Heather Randall writes to alert me there'll be a tribute to Tony tomorrow at 1 p.m. at the Majestic Theatre on West 44th Street.

Chris Meigher writes, re a recent column, "Kudos to Pamela et al at Town & Country, but they aren't the only high-end glossy having a banner year. Quest is up 21% through September and that's off a recording-breaking 2003 that was up 19%, to the same point in time."

This Old House checks in to report October, with 222 total pages, is its biggest ever. Ad pages are heading up as well, with July/August 9% ahead of last year and September up 21%.

Now there's Giant, a men's entertainment mag that bills itself as "the anti-Maxim." Though in its release that comes out as "the ant-Maxim." Jamie Hooper, formerly of Maxim, is publisher and Mark Remy the editor.

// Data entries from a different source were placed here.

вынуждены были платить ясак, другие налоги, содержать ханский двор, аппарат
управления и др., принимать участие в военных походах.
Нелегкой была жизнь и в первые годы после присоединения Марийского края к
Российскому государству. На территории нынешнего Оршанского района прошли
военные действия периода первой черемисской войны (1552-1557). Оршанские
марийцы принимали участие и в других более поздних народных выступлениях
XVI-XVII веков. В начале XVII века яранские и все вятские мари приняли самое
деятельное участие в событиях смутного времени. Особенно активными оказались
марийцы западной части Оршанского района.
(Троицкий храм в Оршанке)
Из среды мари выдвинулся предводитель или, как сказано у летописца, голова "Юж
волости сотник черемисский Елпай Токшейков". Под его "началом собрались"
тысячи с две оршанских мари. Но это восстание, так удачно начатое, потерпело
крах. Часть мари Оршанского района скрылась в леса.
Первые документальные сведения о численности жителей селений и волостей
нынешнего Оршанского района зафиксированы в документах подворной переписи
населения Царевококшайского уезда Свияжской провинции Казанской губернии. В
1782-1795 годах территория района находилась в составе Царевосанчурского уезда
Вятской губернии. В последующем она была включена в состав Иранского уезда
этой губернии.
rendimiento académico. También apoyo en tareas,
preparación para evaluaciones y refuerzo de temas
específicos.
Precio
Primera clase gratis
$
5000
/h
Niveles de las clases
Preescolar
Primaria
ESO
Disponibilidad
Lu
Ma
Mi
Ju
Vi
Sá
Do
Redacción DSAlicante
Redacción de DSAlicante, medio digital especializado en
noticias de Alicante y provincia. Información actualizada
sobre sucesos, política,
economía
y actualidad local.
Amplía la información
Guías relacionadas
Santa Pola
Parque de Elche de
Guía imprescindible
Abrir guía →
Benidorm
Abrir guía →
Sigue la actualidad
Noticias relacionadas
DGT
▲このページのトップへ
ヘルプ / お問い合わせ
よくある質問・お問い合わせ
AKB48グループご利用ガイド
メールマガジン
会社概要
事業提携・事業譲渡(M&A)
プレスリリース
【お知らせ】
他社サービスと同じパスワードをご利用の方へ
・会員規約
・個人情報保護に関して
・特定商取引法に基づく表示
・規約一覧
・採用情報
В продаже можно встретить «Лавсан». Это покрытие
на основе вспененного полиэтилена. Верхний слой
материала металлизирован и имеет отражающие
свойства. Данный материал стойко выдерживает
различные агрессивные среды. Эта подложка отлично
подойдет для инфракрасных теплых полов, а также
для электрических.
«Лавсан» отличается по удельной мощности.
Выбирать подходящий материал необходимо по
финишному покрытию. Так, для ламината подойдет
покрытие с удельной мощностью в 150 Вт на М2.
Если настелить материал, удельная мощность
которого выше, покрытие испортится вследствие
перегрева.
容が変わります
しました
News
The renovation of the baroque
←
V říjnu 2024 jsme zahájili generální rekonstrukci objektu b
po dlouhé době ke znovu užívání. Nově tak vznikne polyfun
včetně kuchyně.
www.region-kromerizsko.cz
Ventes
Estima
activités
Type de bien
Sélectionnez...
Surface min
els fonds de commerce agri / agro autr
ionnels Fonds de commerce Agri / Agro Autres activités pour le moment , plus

Tom Florio sent over a bound copy of the new Vogue, "our largest issue in 112 years of publishing." For the record I counted 836 total pages plus covers.

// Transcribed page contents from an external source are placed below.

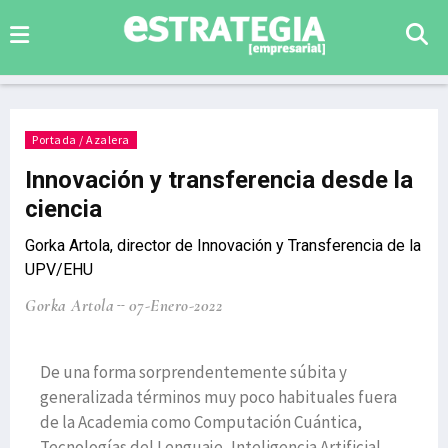
Portada / Azalera
Innovación y transferencia desde la
ciencia
Gorka Artola, director de Innovación y Transferencia de la
UPV/EHU
Gorka Artola
07-Enero-2022
De una forma sorprendentemente súbita y
generalizada términos muy poco habituales fuera
de la Academia como Computación Cuántica,
Tecnologías del Lenguaje, Inteligencia Artificial,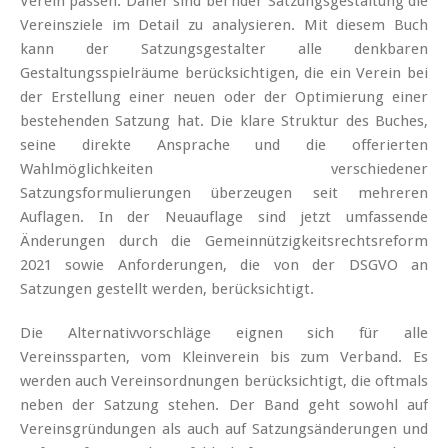
Verein passen. Daher sind bei nder Satzungsgestaltung die
Vereinsziele im Detail zu analysieren. Mit diesem Buch
kann der Satzungsgestalter alle denkbaren
Gestaltungsspielräume berücksichtigen, die ein Verein bei
der Erstellung einer neuen oder der Optimierung einer
bestehenden Satzung hat. Die klare Struktur des Buches,
seine direkte Ansprache und die offerierten
Wahlmöglichkeiten verschiedener
Satzungsformulierungen überzeugen seit mehreren
Auflagen. In der Neuauflage sind jetzt umfassende
Änderungen durch die Gemeinnützigkeitsrechtsreform
2021 sowie Anforderungen, die von der DSGVO an
Satzungen gestellt werden, berücksichtigt.
Die Alternativvorschläge eignen sich für alle
Vereinssparten, vom Kleinverein bis zum Verband. Es
werden auch Vereinsordnungen berücksichtigt, die oftmals
neben der Satzung stehen. Der Band geht sowohl auf
Vereinsgründungen als auch auf Satzungsänderungen und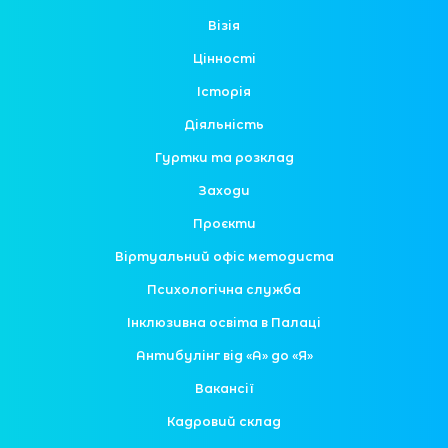
Візія
Цінності
Історія
Діяльність
Гуртки та розклад
Заходи
Проєкти
Віртуальний офіс методиста
Психологічна служба
Інклюзивна освіта в Палаці
Антибулінг від «А» до «Я»
Вакансії
Кадровий склад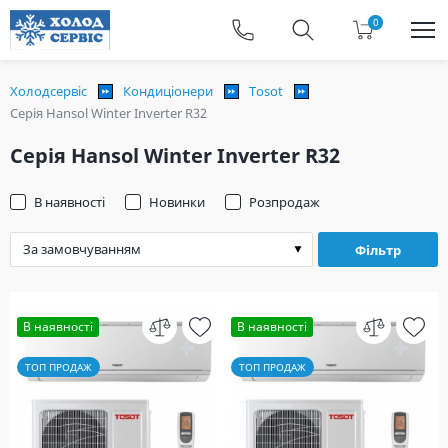
0
Холодсервіс
Кондиціонери
Tosot
Серія Hansol Winter Inverter R32
Серія Hansol Winter Inverter R32
В наявності
Новинки
Розпродаж
Фільтр
В наявності
В наявності
ТОП ПРОДАЖ
ТОП ПРОДАЖ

The New York Times started it off by running serialized full-length books in its pages. Now the New York Post goes one better, giving away (through bookstores) hardcover books with a coupon snipped from the paper. "Huck Finn" began the program, to be followed by "Moby Dick," "Gulliver's Travels," through 15 titles.

There's a dog-training outfit in Nassau County, N.Y., with the title, "Sit Happens."